How to set up your new gadget gifts this season

Here are some cool tips to help you unwrap your new gadgets and also set them up in time for use this holiday season.

It happens every Christmas. As soon as the wrapping hits the floor, you're getting hit up to set up everyones new gadgets.

Don't worry, this year Jennifer Jolly has your back with a few quick tips so that you'll be navigating the myriad of menus and manuals — done and on to the chicken lap — in no time.

Avoid wrap rage: You get one tiny little pair of earbuds that are so encased in hard plastic, locked in with metal twist ties, that the sheer struggle both mentally and physically of trying to open the darn thing all but kills Christmas. Know the feeling? Some 6,000 people a year go to the ER with wounds from trying to pry, slice, or stab open gifts entombed in these stupid clamshell cases. The simple fix? A can opener. Just flip the package over, with the front facing down. Clamp your can opener right onto the rightmost edge of the package, and twist. So incredibly easy.
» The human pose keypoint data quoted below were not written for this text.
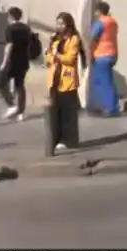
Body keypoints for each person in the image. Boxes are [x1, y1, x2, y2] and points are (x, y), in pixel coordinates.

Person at [45, 12, 84, 152]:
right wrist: (51, 55)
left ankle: (69, 140)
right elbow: (48, 58)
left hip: (67, 80)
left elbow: (70, 58)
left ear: (68, 24)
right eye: (58, 23)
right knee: (55, 112)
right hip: (54, 79)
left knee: (68, 113)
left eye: (62, 23)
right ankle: (55, 138)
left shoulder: (74, 39)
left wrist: (57, 55)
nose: (59, 26)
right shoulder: (55, 39)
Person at [0, 6, 32, 120]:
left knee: (1, 82)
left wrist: (4, 62)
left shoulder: (10, 29)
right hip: (23, 61)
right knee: (20, 85)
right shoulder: (26, 28)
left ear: (10, 16)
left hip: (12, 60)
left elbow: (9, 45)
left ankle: (12, 106)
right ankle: (21, 112)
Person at [89, 1, 119, 117]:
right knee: (106, 81)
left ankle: (111, 108)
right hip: (112, 54)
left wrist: (89, 53)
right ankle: (107, 106)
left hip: (101, 54)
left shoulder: (100, 23)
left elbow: (92, 38)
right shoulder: (113, 23)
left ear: (98, 11)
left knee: (104, 82)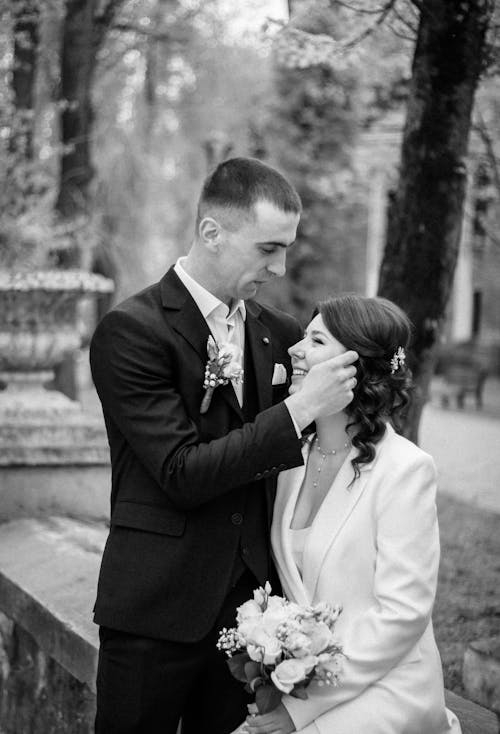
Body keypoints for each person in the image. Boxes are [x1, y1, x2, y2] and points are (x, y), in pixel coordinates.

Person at [89, 157, 358, 734]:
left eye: (285, 248)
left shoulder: (283, 334)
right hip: (154, 612)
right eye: (267, 248)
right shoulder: (132, 331)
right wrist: (300, 407)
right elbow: (182, 472)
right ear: (212, 232)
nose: (280, 267)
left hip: (252, 622)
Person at [244, 294, 461, 734]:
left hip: (389, 688)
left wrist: (299, 711)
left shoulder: (404, 470)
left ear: (352, 366)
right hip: (304, 686)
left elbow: (403, 615)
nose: (294, 350)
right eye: (303, 337)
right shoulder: (290, 460)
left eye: (316, 340)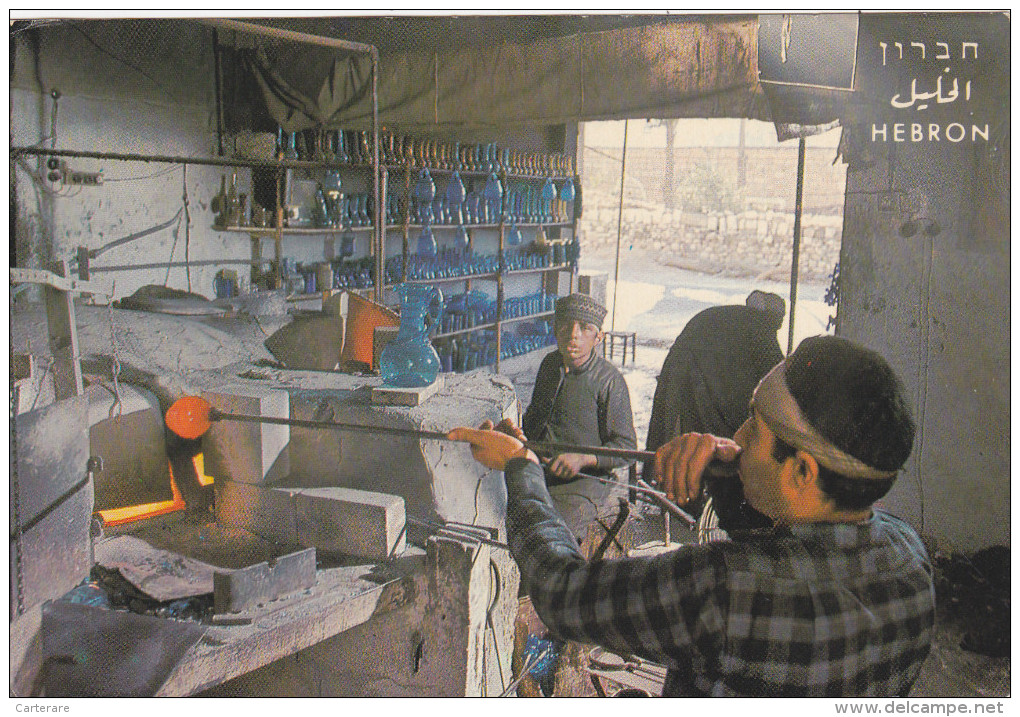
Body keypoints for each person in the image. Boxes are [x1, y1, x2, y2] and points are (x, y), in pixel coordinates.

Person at [451, 335, 934, 697]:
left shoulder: (723, 590)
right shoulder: (910, 557)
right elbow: (794, 549)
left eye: (755, 427)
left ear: (803, 470)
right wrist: (733, 476)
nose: (736, 435)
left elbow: (561, 593)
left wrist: (521, 469)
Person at [645, 289, 786, 529]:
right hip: (695, 374)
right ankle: (694, 504)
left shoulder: (734, 317)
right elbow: (776, 376)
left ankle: (686, 501)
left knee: (692, 438)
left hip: (688, 368)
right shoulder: (761, 326)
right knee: (707, 442)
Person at [515, 292, 637, 482]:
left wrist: (582, 459)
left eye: (585, 328)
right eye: (566, 325)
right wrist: (517, 430)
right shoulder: (550, 364)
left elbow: (627, 448)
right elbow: (536, 416)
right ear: (555, 330)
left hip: (584, 479)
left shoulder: (609, 380)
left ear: (599, 338)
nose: (573, 334)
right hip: (539, 469)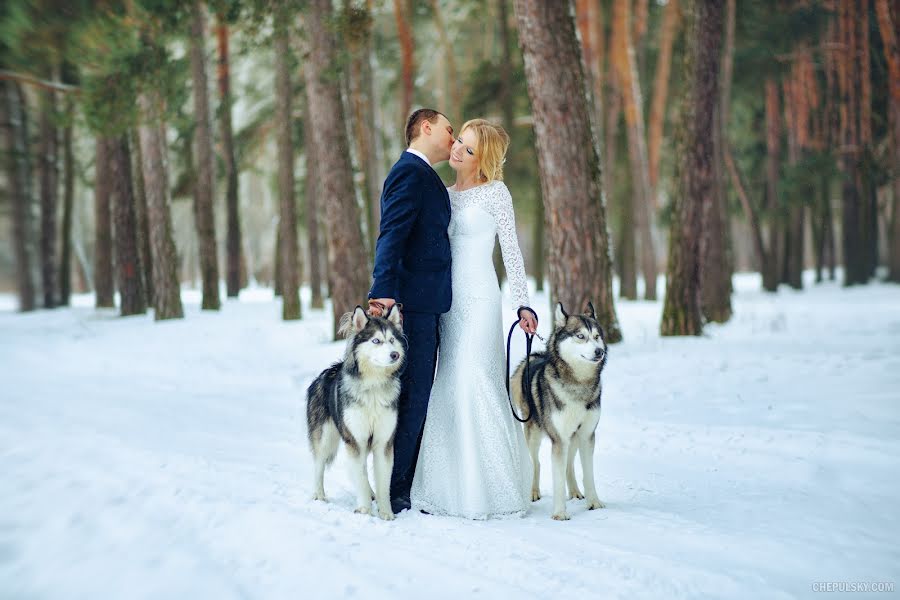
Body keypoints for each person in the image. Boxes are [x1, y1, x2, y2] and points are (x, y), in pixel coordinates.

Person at [410, 118, 538, 519]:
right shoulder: (443, 194)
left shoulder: (496, 194)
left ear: (481, 159)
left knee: (476, 380)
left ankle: (493, 490)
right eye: (457, 142)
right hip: (449, 302)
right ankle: (448, 489)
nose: (456, 151)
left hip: (481, 299)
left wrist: (524, 303)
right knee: (448, 382)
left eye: (466, 148)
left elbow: (512, 252)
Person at [368, 108, 456, 514]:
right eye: (448, 129)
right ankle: (396, 489)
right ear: (426, 127)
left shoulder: (427, 176)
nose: (453, 137)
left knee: (417, 394)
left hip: (429, 301)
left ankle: (403, 479)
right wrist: (383, 290)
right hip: (412, 304)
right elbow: (393, 232)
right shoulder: (409, 172)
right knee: (413, 395)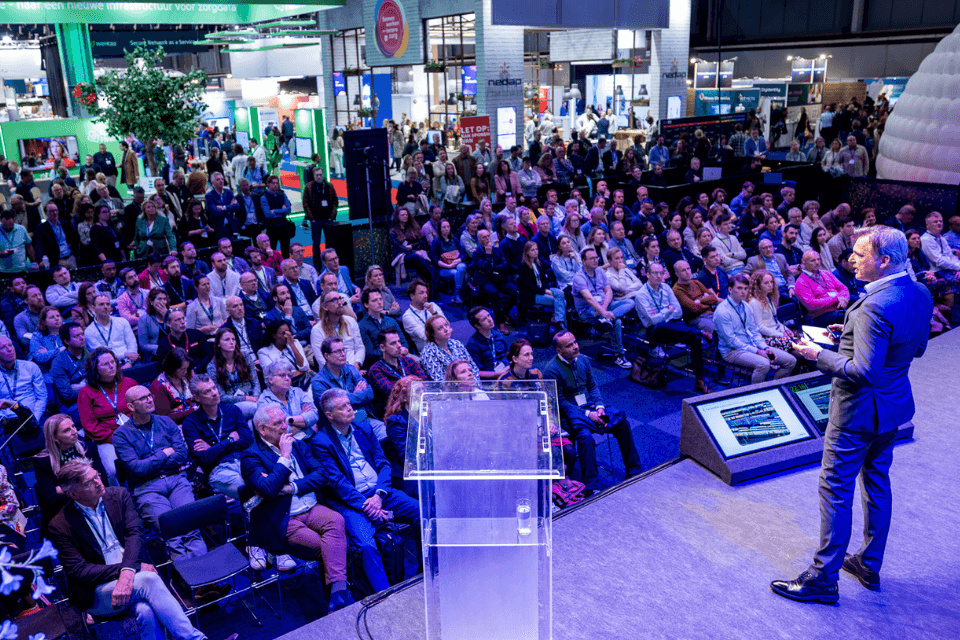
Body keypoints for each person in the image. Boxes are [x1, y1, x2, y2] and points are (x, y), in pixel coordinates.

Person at [772, 227, 933, 604]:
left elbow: (865, 373)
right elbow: (918, 348)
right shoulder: (920, 292)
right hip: (893, 407)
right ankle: (869, 563)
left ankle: (823, 578)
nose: (851, 261)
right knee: (877, 483)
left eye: (860, 254)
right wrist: (852, 334)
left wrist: (819, 355)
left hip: (857, 413)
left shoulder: (874, 305)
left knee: (835, 490)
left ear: (885, 260)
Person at [47, 459, 231, 640]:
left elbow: (135, 535)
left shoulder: (118, 496)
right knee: (149, 579)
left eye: (97, 476)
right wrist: (129, 570)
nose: (98, 483)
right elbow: (79, 571)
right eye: (89, 483)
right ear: (72, 494)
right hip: (97, 592)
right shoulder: (60, 525)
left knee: (146, 611)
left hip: (133, 579)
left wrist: (128, 573)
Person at [240, 405, 353, 609]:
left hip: (312, 507)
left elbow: (322, 474)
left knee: (336, 520)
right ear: (262, 429)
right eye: (278, 424)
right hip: (283, 520)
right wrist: (284, 457)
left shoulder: (299, 445)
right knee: (328, 547)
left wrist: (291, 487)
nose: (285, 427)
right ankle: (341, 596)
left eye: (285, 421)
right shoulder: (251, 457)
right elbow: (267, 490)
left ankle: (338, 595)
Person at [312, 388, 420, 593]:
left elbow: (384, 465)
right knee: (366, 546)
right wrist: (367, 505)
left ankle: (426, 572)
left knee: (424, 513)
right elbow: (337, 483)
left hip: (380, 494)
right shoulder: (321, 441)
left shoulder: (365, 428)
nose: (349, 408)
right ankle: (386, 596)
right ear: (329, 415)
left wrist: (378, 496)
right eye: (342, 407)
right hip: (351, 503)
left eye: (348, 404)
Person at [543, 331, 643, 492]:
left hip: (588, 407)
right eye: (570, 345)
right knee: (585, 437)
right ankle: (592, 486)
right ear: (559, 350)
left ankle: (634, 471)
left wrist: (599, 407)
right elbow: (560, 401)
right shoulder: (551, 370)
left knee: (622, 423)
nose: (576, 347)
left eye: (575, 342)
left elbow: (592, 386)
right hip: (568, 414)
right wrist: (590, 415)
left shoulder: (582, 360)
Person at [636, 263, 711, 394]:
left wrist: (663, 314)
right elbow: (653, 321)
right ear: (648, 275)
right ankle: (699, 331)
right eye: (655, 273)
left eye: (661, 273)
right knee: (661, 325)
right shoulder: (641, 295)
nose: (659, 276)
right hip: (655, 331)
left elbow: (678, 311)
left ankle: (699, 380)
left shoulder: (666, 287)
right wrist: (667, 310)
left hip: (674, 324)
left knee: (695, 339)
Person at [715, 274, 796, 384]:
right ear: (730, 289)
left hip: (752, 345)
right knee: (764, 364)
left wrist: (765, 347)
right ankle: (758, 393)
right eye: (739, 288)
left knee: (791, 361)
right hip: (732, 351)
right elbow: (731, 341)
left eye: (745, 288)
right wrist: (757, 351)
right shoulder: (722, 312)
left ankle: (773, 386)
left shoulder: (746, 306)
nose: (743, 292)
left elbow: (754, 331)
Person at [182, 374, 252, 500]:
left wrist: (213, 447)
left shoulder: (232, 410)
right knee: (252, 489)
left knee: (271, 480)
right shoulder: (190, 423)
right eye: (207, 391)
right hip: (219, 469)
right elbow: (205, 458)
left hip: (244, 459)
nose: (214, 393)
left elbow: (247, 440)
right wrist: (229, 440)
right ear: (197, 397)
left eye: (214, 388)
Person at [77, 348, 139, 482]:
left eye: (113, 362)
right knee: (112, 470)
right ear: (95, 369)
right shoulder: (86, 393)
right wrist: (115, 438)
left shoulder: (129, 383)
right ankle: (119, 499)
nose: (111, 366)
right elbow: (89, 426)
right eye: (105, 364)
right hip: (108, 439)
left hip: (136, 432)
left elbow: (141, 410)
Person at [572, 247, 633, 369]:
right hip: (587, 309)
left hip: (604, 306)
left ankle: (607, 319)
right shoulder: (579, 277)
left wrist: (604, 311)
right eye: (592, 258)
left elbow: (608, 291)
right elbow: (589, 299)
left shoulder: (599, 271)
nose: (595, 260)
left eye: (596, 257)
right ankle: (619, 356)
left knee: (630, 302)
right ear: (583, 261)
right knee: (617, 322)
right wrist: (603, 312)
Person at [312, 337, 385, 440]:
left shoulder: (350, 369)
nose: (343, 354)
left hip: (365, 419)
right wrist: (356, 394)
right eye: (337, 351)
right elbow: (330, 407)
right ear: (327, 356)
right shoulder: (318, 382)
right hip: (341, 428)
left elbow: (369, 393)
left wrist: (343, 398)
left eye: (343, 350)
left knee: (388, 434)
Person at [257, 361, 318, 440]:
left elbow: (314, 415)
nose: (287, 379)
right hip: (287, 443)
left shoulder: (298, 392)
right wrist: (303, 420)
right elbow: (278, 431)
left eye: (289, 375)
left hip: (310, 437)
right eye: (282, 375)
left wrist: (288, 420)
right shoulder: (264, 402)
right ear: (270, 380)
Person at [368, 328, 428, 402]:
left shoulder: (409, 361)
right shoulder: (376, 370)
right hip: (393, 410)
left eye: (399, 341)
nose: (399, 345)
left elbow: (424, 382)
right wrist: (413, 384)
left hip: (417, 402)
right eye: (393, 343)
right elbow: (393, 392)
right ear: (382, 347)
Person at [746, 270, 800, 352]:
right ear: (758, 285)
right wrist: (781, 334)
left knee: (801, 342)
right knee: (798, 345)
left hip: (775, 333)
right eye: (766, 283)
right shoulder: (754, 302)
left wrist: (785, 329)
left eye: (771, 282)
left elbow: (774, 321)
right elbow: (760, 328)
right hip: (766, 338)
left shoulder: (768, 298)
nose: (770, 285)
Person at [311, 290, 365, 371]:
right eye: (334, 300)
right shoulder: (317, 330)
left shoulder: (351, 321)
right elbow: (322, 361)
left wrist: (357, 364)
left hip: (355, 369)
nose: (339, 302)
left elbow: (360, 348)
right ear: (325, 307)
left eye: (340, 298)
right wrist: (347, 371)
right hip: (332, 376)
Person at [518, 241, 567, 329]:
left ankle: (559, 321)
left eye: (536, 249)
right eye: (532, 250)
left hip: (542, 290)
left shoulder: (538, 263)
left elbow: (544, 279)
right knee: (563, 302)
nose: (535, 251)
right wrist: (545, 291)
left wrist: (546, 289)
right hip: (531, 295)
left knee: (560, 293)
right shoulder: (523, 266)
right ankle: (560, 323)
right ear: (527, 252)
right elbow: (528, 286)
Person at [795, 250, 850, 327]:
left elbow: (843, 288)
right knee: (854, 317)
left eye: (818, 259)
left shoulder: (826, 273)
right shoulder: (801, 282)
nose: (817, 262)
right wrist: (836, 299)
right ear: (803, 263)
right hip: (821, 316)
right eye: (813, 260)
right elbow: (811, 304)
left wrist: (844, 299)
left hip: (839, 308)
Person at [420, 315, 480, 383]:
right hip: (447, 392)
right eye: (440, 328)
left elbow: (473, 368)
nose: (446, 329)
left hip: (470, 387)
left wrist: (475, 386)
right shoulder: (428, 352)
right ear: (432, 334)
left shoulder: (457, 344)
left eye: (446, 325)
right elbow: (439, 381)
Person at [84, 294, 139, 368]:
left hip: (130, 362)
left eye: (108, 304)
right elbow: (101, 355)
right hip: (107, 367)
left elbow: (132, 344)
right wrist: (125, 355)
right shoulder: (89, 331)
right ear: (93, 308)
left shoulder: (122, 322)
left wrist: (129, 363)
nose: (105, 307)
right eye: (101, 304)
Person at [156, 308, 213, 374]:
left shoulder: (197, 334)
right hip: (180, 377)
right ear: (169, 324)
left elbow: (208, 355)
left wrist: (196, 369)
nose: (182, 322)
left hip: (202, 371)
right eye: (177, 320)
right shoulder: (164, 346)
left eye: (183, 318)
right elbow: (166, 369)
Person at [358, 288, 408, 364]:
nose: (379, 302)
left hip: (399, 356)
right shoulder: (362, 325)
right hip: (379, 362)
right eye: (375, 300)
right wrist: (392, 351)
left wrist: (403, 349)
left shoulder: (391, 321)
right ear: (366, 304)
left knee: (417, 364)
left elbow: (404, 342)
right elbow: (370, 353)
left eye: (380, 299)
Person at [149, 349, 197, 425]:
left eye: (187, 368)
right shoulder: (157, 387)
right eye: (182, 369)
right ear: (172, 367)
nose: (185, 372)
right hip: (174, 425)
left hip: (194, 417)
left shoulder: (187, 375)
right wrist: (192, 411)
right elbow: (164, 418)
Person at [50, 323, 87, 420]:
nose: (82, 338)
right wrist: (91, 387)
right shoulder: (58, 362)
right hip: (71, 405)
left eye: (82, 334)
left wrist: (80, 387)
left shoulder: (89, 353)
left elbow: (100, 380)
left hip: (92, 396)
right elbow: (67, 394)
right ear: (66, 341)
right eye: (76, 336)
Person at [401, 280, 446, 353]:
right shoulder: (408, 316)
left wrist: (433, 313)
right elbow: (426, 337)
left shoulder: (433, 306)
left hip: (444, 345)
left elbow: (446, 325)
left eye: (426, 292)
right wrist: (443, 332)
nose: (425, 296)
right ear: (412, 296)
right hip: (429, 353)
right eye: (421, 293)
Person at [35, 201, 80, 269]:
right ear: (46, 213)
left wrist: (72, 246)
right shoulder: (41, 228)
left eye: (56, 210)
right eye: (51, 211)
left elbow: (75, 237)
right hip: (57, 260)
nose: (55, 213)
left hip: (70, 257)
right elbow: (39, 246)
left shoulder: (65, 223)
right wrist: (41, 260)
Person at [0, 210, 36, 275]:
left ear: (14, 219)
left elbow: (29, 246)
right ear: (1, 221)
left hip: (22, 269)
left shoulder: (21, 229)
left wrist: (35, 261)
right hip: (4, 271)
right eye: (5, 226)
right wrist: (2, 253)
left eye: (10, 225)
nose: (8, 228)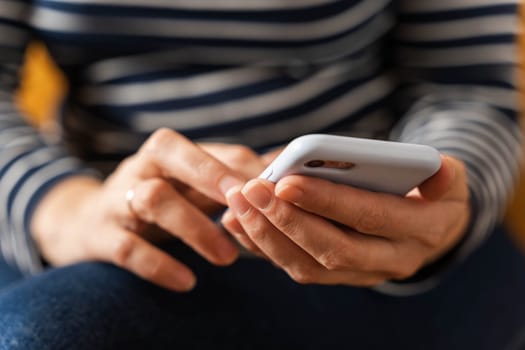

Simple set-up: Just about every new gadget these days comes with a quick start guide that's easy to follow. Most new gadgets simply need to be plugged in and charged up, connected to Wi-Fi, and linked it to an existing email account. Pretty simple stuff. Take a second and set up security features, such as Find my iPhone or Lookout on Android. Also, download a few of your favourite apps. If you're not sure which ones to choose, take a look at the Editor's Choice apps, as well as other curated suggestions on iTunes or Google Play or the Windows store. Open everything with a large Ziploc nearby. Label the charger, put all of the instructions, extra pieces, even the original boxes inside and store it away. This helps if you need to read the manual, return it, or even re-sell it down the road.

Transfer important files and settings: For tablets, smartphones, and computers, you likely have to transfer your files and settings to the new device. This is a different process for different gadgets, but here are some steps to get you started:

  • If your gift is an upgrade to the latest version, it may be simple as backing up the old device and restoring to the new. This is especially easy with iPhone and iPad upgrades. Syncing the device with a host computer often lets you duplicate chosen apps and contacts on the new device in just a few minutes.
  • If you sync your contacts, mail, or documents through any particular service — like Gmail or Dropbox — starting on a new system can be as easy as setting up those same services on your new computer, smartphone, or tablet.
  • For computers, the simplest way to move your data is to copy your files from one computer to another over wifi or to a spare hard drive or USB drive. If you're upgrading a Mac, an associate at an Apple Store can perform this transfer for no charge.
  • Some Android phone and tablets have access to external storage, which can be a great way to back up files and settings and move them to a new device.

Get the extras ready: New HDTV's and gaming consoles might require a few extras to get you up and running. Common culprits that may be missing include batteries, cables, memory cards, and software or games. For example, a new HDTV or Blu-ray player isn't likely to include the HDMI cord you'll need to connect it to the rest of your entertainment gadgets.

A few other important add-ons include:

  • Game consoles almost never come with the games to play on them. Be sure to pick up one or two along with the system itself to ensure a fun-filled weekend.
  • If you're giving a digital or video camera, there's a good chance it'll come with either a tiny memory card or no storage media at all. If you're giving one of these, it's a good idea to snag a beefy memory card at the same time.

Consider the kids: If you're giving a gadget gift to a teenager or younger user, it may be a good idea to set up the parental controls ahead of time. Set up a password for mature content and share it with the recipient's parent or guardian so they can change it if they need to. Most tablets and smartphones have easy-to-use age controls that restrict content with a basic setting that is easy to change by the parent if needed. The same is true for new video games and movies. If you're giving a game console or a Blu-ray player and want to include some content to play on the device, err on the side of caution and select titles that are acceptable for all ages. For movies, PG or G is perfect, and for video games you'll want to select T or E-rated titles. In any case, avoiding R-rated movies and M-rated games will ensure a parent doesn't have to un-gift your present after the fact.

When all else fails: If the new gift just happens to be an Amazon Kindle Fire, you're in great luck if you get stumped because there's a "Mayday" button that connects you to a real person, right on the device. There's also an Android App called Zikk that gives you access to to your families devices, so that you can help them, even if you're halfway around the world. For everything else, if you end up being truly in a pinch for set-up tips, and the instruction manual isn't helping make matters any better, the web might be your best friend. Many new gadgets have pages upon pages of online support.

You should be able to find answers to specific questions — or at least a way to contact support if you're still having trouble. If you still can't find what you're looking for, simply go to your favourite search engine and type the product name as well as a description of the problem you're having — chances are you aren't the only one who's having it, and someone may have a solution for you. If the worst does indeed happen — and your gift simply won't work, or isn't right for the recipient — always keep your receipts! A working gift a day late is better than a broken gift on time!